Bo Pitts Field
- Interactive map of Bo Pitts Field
- Full name: Bo Pitts Field at Erk Russell Athletic Park
- Former names: Eagle Field (2005–2024)
- Address: 1226 Malecki Dr Statesboro, GA United States
- Coordinates: 32°24′45″N 81°47′13″W﻿ / ﻿32.412566°N 81.787082°W
- Owner: Georgia Southern University
- Operator: Georgia South. Univ. Athletics
- Capacity: 500
- Record attendance: 3,519 (March 29, 2019 Tormenta FC vs. Greenville Triumph SC)
- Current use: Soccer Track and field

Construction
- Opened: 2005; 21 years ago
- Renovated: 2012

Tenants
- Georgia Southern Eagles (NCAA) teams:; men's and women's soccer (2005–present); Tormenta FC (USL1) (2015–2022);

Website
- gseagles.com/eagle-field

= Eagle Field (Georgia Southern) =

Stadium in Statesboro, Georgia

Bo Pitts Field at Erk Russell Athletic Park (formerly, Eagle Field) is a 500+ seat on campus soccer/track and field stadium in Statesboro, Georgia, United States. It is home to the Georgia Southern Eagles men's and women's soccer teams as well as cross country and track and field events. It is located in Erk Russell Athletic Park which is shared with American football venue Allen E. Paulson Stadium as well as other football buildings.

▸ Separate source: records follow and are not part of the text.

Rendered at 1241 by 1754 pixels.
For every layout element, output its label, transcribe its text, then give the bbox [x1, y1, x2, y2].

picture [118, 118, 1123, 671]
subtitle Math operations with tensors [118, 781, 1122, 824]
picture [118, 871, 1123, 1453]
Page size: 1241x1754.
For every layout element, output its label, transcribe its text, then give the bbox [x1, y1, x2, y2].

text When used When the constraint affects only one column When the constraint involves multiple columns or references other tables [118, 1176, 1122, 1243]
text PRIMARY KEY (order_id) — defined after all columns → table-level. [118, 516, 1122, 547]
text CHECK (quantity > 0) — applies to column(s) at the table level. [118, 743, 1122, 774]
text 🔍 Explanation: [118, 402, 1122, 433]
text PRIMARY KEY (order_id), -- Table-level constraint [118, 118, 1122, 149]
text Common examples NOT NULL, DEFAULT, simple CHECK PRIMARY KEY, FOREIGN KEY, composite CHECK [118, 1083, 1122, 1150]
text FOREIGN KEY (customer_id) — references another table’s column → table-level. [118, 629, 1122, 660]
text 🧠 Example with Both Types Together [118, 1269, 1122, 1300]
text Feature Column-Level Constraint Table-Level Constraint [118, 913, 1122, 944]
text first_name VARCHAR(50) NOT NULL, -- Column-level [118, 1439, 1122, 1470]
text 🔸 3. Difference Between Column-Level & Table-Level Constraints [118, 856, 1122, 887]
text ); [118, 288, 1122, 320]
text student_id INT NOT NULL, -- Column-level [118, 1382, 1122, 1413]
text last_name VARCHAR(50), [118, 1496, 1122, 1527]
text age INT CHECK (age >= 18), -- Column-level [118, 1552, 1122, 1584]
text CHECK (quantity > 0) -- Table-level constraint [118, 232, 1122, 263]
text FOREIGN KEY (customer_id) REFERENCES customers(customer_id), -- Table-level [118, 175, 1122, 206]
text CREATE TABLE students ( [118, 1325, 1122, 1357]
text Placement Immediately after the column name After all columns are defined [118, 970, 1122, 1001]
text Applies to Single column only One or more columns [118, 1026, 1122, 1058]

The stadium was completed in 2005. On October 10, 2012, the first ever night soccer game was played at Eagle Field with newly installed lights with Georgia Southern playing Elon.

The stadium hosted the 2018 Sun Belt Conference Men's Soccer Tournament. The stadium has also served as the host institution for the Southern Conference Outdoor Track & Field Championships three times, most recently in 2013.

USL League One team Tormenta FC play at Eagle Field. In 2021, the team plans to move to a 5,300 seater soccer-specific stadium in Statesboro, which is currently under construction.

In 2024, the stadium was named after Charles "Bo" Pitts, a notable soccer player for Georgia.